- 小練習 1: 把原文從"深度學習的數據格式轉換(mobilenet+ssd,centernet)"到"ails/79357502)"(含首尾)的部分寫出來,並將其中的"數據集"改成"資料集"。

- 原文:

深度學習的數據格式轉換(mobilenet+ssd,centernet)
初步生成VOC2012數據集
1、數據標註
1.1有目標的圖片標註
應用labelImg對圖片進行標註,下載鏈接:https://github.com/tzutalin/labelImg
標註時,需要注意的點,(參考自https://blog.csdn.net/chenmaolin88/article/details/79357502)
標註什麼 | 預定義的所有類別的所有對象實例(就是說,如果圖片裏面有3只浣熊,就要分別標註3只浣熊), 除非:你拿不準那玩意兒是不是。對象非常非常的小(尺度自己拿捏),只能看見對象的不到 10-20%的部分 , 因此你拿不準那個到底是哪一類的,比如你只能看見一個輪胎,你不確定是卡車還是小轎車,這種就可以不用標註.如果圖片中的對象肉眼都難以識別,就丟掉這張圖片 |
難以識別(difficult) | 若肉眼雖然可以大致識別,但確信度不是很高,則勾選difficult複選框,表示這個對象不是很好識別。 |
矩形框 | 用矩形框標註對象的可見區域, 不可見的區域不要標註. 非對象的區域不要標註,矩形框應該要且僅包括對象的所有可見的像素點, 除非爲了包括很小一部分的對象部件,需要擴大很大一個矩形框面積,比如,小轎車的天線可以不用框進來,因爲他太小了,且天線對於汽車來說無關緊要,並非主要特徵。 |
截斷Truncated | 如果對象超過 15-20% 的部分不在矩形框內,則將對象標記爲Truncated. 這個標記意味着矩形框內沒有包含完成的對象實例。這個屬性在LabelImg中無法直接勾選,需要手工編輯XML文件裏的對應標籤。 |
遮擋Occlusion | 如果矩形框內,對象有超過 5% 的部分被遮擋, 標記爲 Occluded. 這個標記指示矩形框內的圖像存在被遮擋的情況。這個屬性在LabelImg中無法直接勾選,需要手工編輯XML文件裏的對應標籤。 |
衣服、雪、泥etc | 如果遮擋物是跟對象強相關的,則不用標記爲遮擋,比如 人身上的衣服,應視爲人的一部分。 |
透明 | 透過玻璃看到的對象也應該被標記, 但是若玻璃是有點反光的,則玻璃上的映像,應被標記爲遮擋 occlusion |
鏡子 | 鏡子裏的對象也應該被標記。 |
透明 | 透過玻璃看到的對象也應該被標記, 但是若玻璃是有點反光的,則玻璃上的映像,應被標記爲遮擋 occlusion |
海報 | 圖片裏面的海報、雜誌等上面的對象也應該被標記,除非是一些很浮誇的卡通畫 |
1.2無目標圖片的標註
應用以下代碼,自動生成無標註目標的xml文件
參考鏈接:https://www.jianshu.com/p/5b2254fdf8f8
#! /usr/bin/python
# -*- coding:UTF-8 -*-
import os, sys
import glob
from PIL import Image
# VEDAI 圖像存儲位置
src_img_dir = "/home/lehui/Desktop/負樣本700"

- 小練習 2: 從列表中選出所有含有字串"bowel"的行,逐行照抄。

- 所示資料:
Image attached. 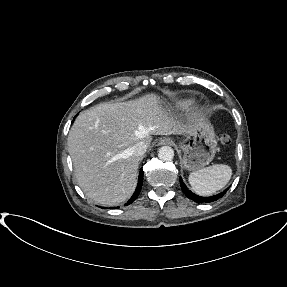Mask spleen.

==

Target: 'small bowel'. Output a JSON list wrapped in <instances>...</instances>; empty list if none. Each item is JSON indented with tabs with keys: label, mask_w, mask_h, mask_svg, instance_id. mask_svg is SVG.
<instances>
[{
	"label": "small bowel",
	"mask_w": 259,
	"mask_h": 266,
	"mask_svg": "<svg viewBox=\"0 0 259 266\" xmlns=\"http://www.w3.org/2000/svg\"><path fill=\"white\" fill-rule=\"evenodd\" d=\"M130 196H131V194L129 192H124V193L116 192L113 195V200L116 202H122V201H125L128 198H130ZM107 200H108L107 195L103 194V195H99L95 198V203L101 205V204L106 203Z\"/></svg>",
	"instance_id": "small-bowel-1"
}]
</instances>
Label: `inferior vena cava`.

- 參考解答 1:
深度學習的數據格式轉換(mobilenet+ssd,centernet)
初步生成VOC2012資料集
1、數據標註
1.1有目標的圖片標註
應用labelImg對圖片進行標註,下載鏈接:https://github.com/tzutalin/labelImg
標註時,需要注意的點,(參考自https://blog.csdn.net/chenmaolin88/article/details/79357502)

- 參考解答 2:
Target: 'small bowel'. Output a JSON list wrapped in <instances>...</instances>; empty list if none. Each item is JSON indented with tabs with keys: label, mask_w, mask_h, mask_svg, instance_id. mask_svg is SVG.
	"label": "small bowel",
	"instance_id": "small-bowel-1"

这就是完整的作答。